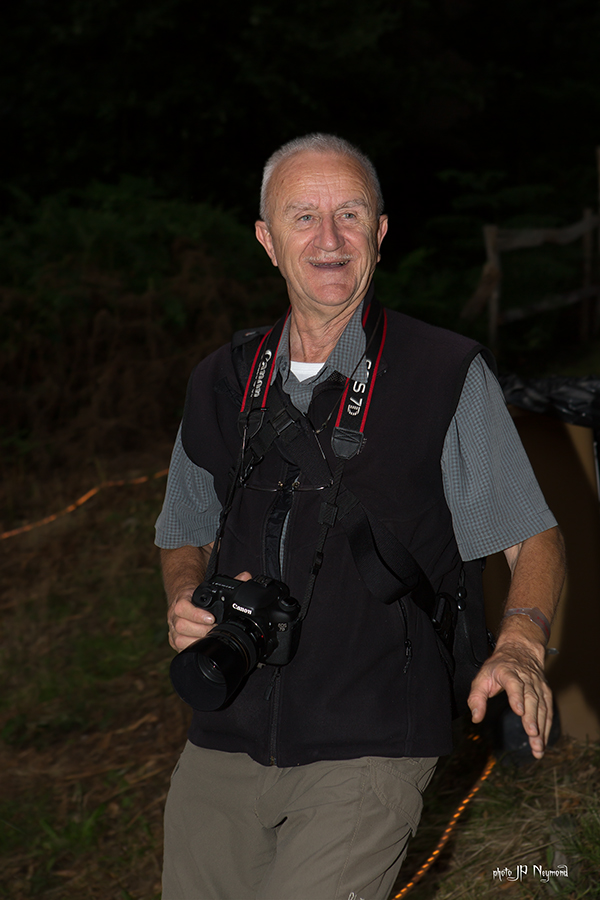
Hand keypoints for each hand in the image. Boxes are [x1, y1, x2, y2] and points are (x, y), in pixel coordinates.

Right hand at [167, 571, 251, 651]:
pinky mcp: (174, 640)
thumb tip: (246, 576)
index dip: (196, 614)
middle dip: (202, 630)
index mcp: (182, 600)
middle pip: (181, 625)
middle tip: (215, 629)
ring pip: (179, 638)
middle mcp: (174, 614)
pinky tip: (204, 645)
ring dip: (197, 639)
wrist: (184, 599)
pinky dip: (193, 647)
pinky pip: (179, 647)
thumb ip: (229, 581)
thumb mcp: (211, 587)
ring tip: (211, 637)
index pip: (182, 607)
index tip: (212, 618)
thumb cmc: (199, 595)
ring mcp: (173, 628)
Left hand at [467, 639, 552, 758]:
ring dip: (541, 728)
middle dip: (532, 718)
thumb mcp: (482, 676)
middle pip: (531, 698)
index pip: (514, 684)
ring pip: (541, 707)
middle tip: (532, 734)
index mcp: (508, 672)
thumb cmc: (498, 667)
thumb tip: (476, 718)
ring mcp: (538, 686)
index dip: (517, 696)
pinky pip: (547, 711)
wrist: (521, 651)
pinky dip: (547, 727)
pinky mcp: (545, 692)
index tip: (519, 711)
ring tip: (538, 747)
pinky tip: (544, 742)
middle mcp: (526, 679)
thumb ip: (477, 697)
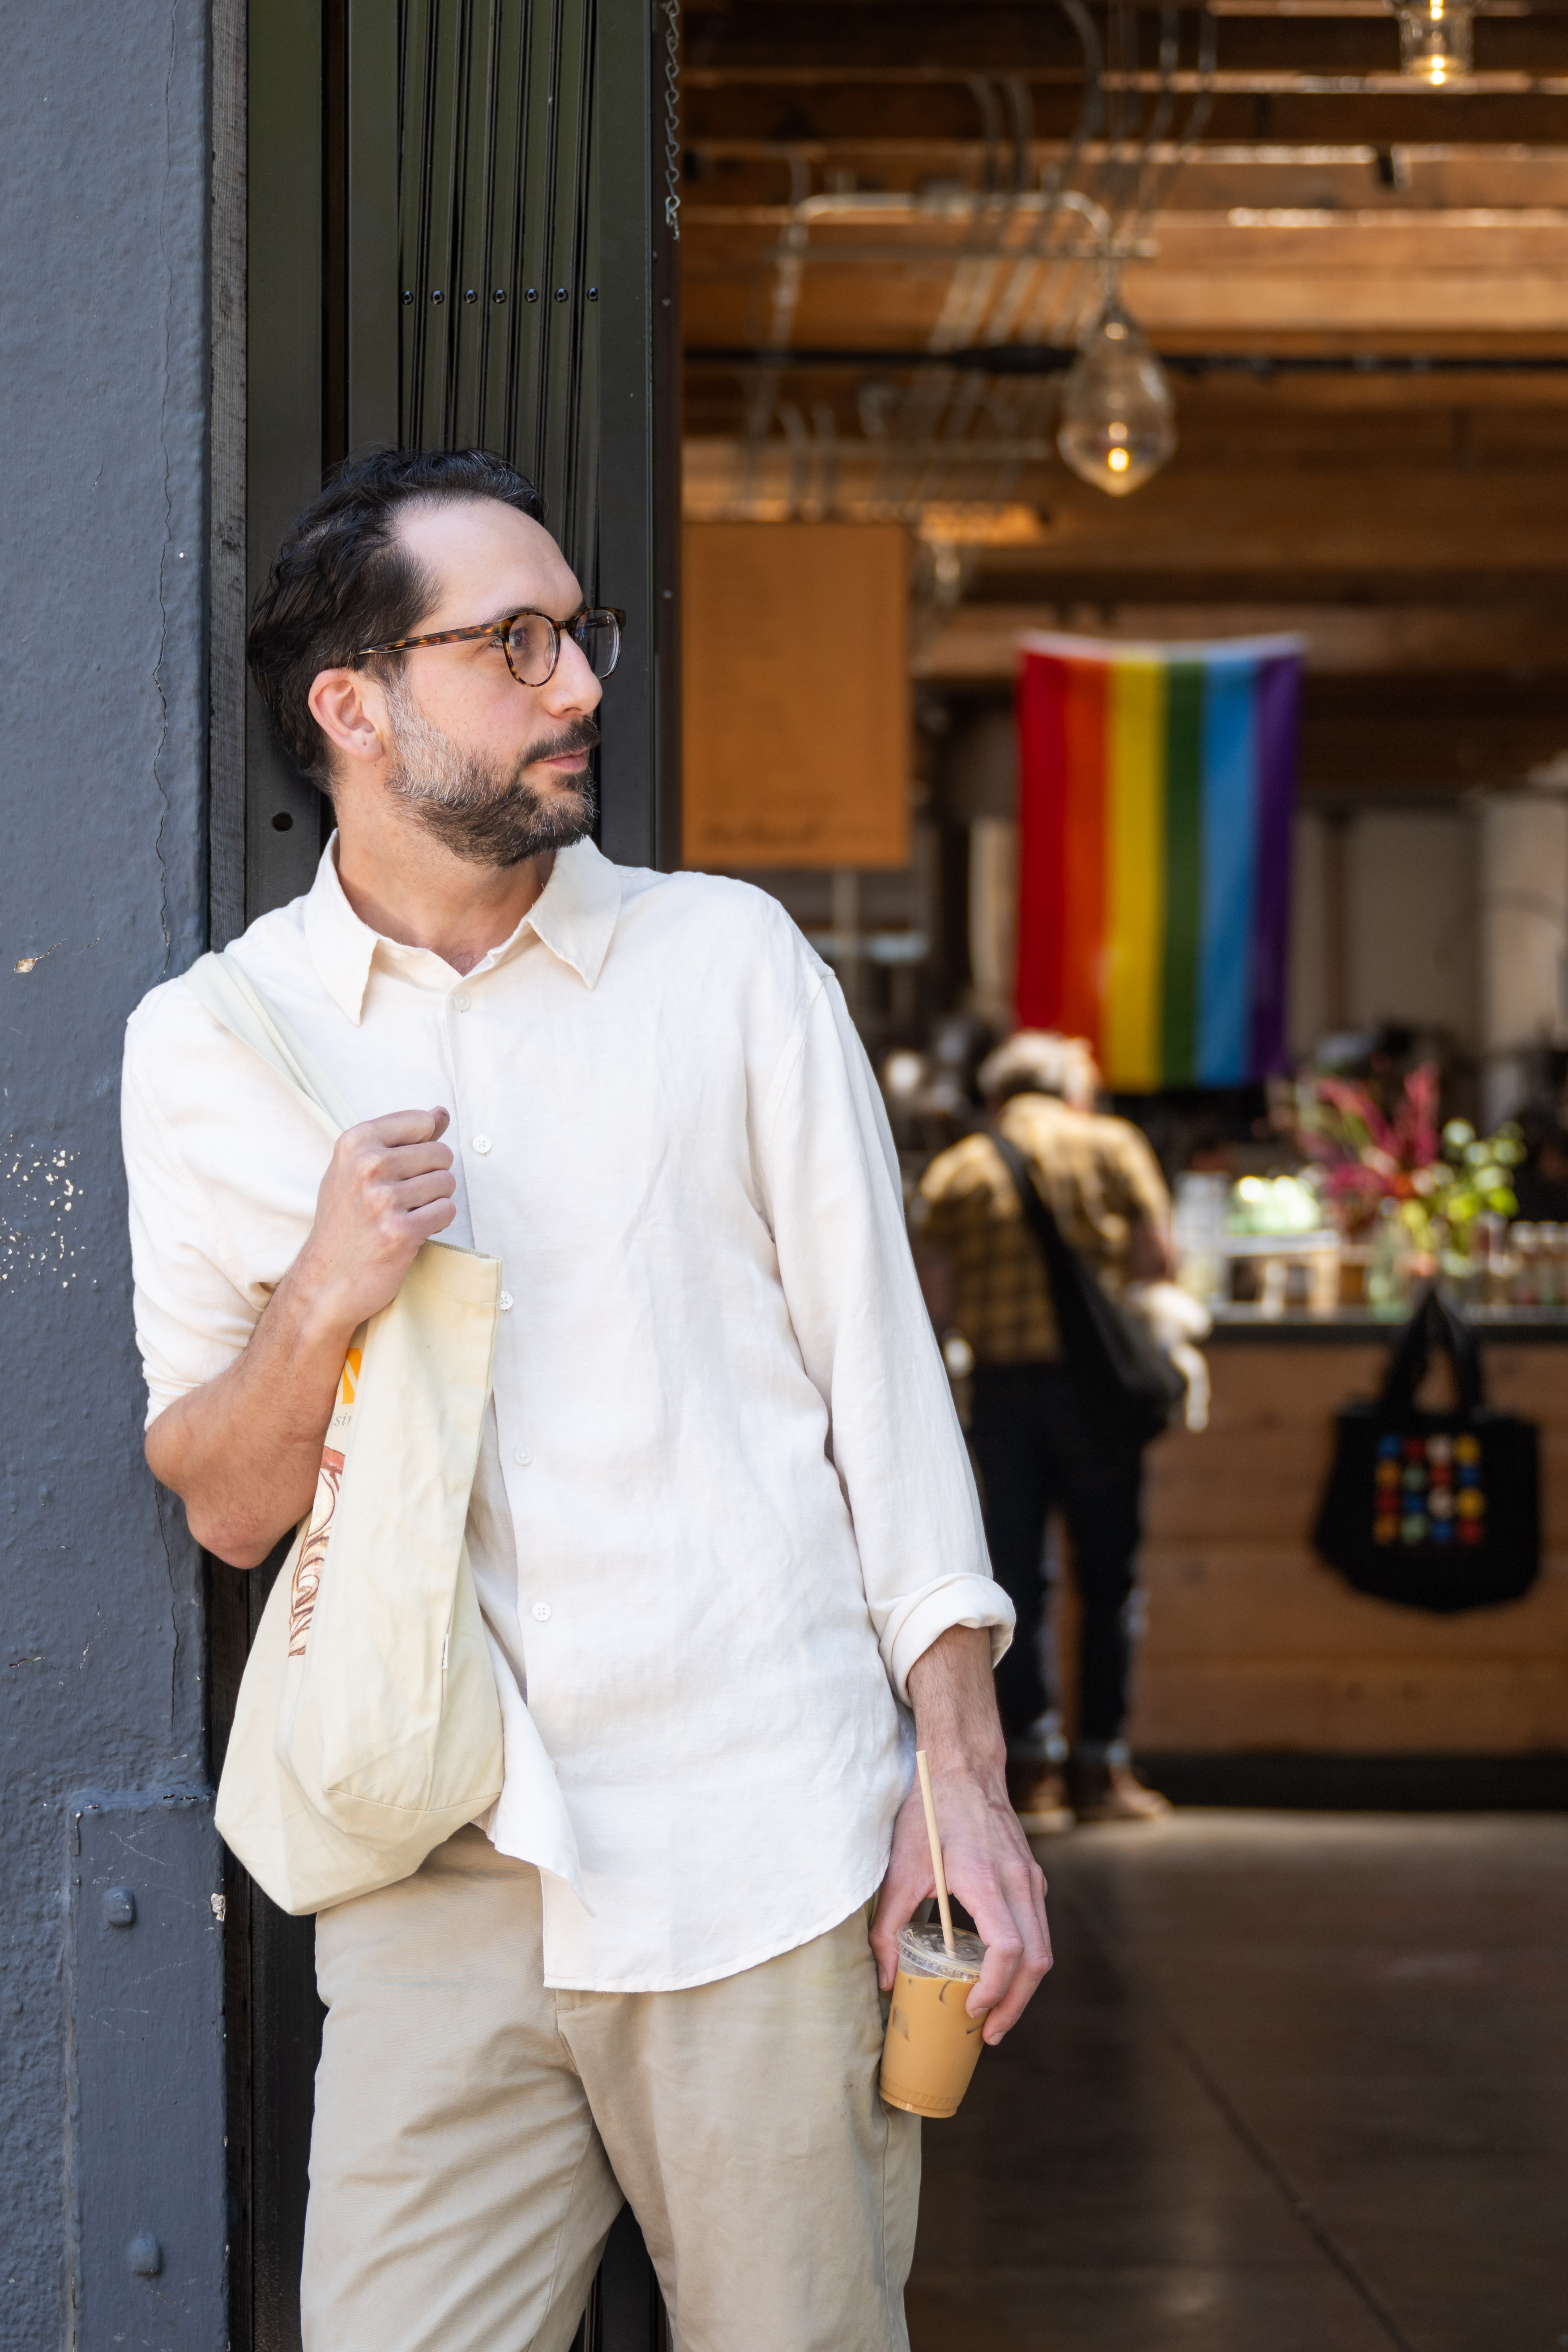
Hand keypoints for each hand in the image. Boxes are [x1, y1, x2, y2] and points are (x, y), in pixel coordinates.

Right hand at [293, 1108, 456, 1337]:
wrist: (324, 1282)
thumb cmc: (344, 1224)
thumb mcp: (357, 1170)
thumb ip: (401, 1138)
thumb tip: (441, 1112)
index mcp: (355, 1142)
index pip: (421, 1121)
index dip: (422, 1148)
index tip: (401, 1169)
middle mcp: (367, 1165)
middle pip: (441, 1154)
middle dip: (431, 1177)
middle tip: (403, 1200)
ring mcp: (383, 1199)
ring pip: (447, 1183)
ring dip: (434, 1202)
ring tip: (404, 1216)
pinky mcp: (400, 1231)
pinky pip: (446, 1212)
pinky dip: (435, 1223)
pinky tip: (411, 1232)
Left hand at [870, 1627, 1051, 2042]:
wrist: (962, 1765)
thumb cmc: (929, 1812)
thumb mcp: (900, 1867)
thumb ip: (889, 1926)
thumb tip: (886, 1981)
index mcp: (987, 1879)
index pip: (1008, 1949)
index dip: (995, 1989)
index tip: (971, 2011)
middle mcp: (1020, 1880)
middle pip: (1037, 1959)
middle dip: (1015, 2004)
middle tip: (987, 2033)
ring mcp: (1032, 1878)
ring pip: (1044, 1947)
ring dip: (1023, 1987)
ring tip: (994, 2015)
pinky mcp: (1032, 1876)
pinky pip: (1039, 1928)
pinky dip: (1025, 1960)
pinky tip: (998, 1975)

• **PROMPT**:
Scan the material above for the string "hand", and copy every line where it is found.

• **WRITTEN ANSWER**:
Hand keypoints for each hand in the image. Boxes are [x1, y1, x2, y2] and points are (x, y), in pixel coordinates.
Right hand at [167, 571, 251, 651]:
Left hand at [467, 639, 552, 758]:
Hand keypoints for each hand in the image. Boxes are [x1, y1, x2, y2] and points are (x, y), in pixel coordinates.
Right hand at [293, 1108, 456, 1337]:
Left hand at [870, 1627, 1051, 2042]:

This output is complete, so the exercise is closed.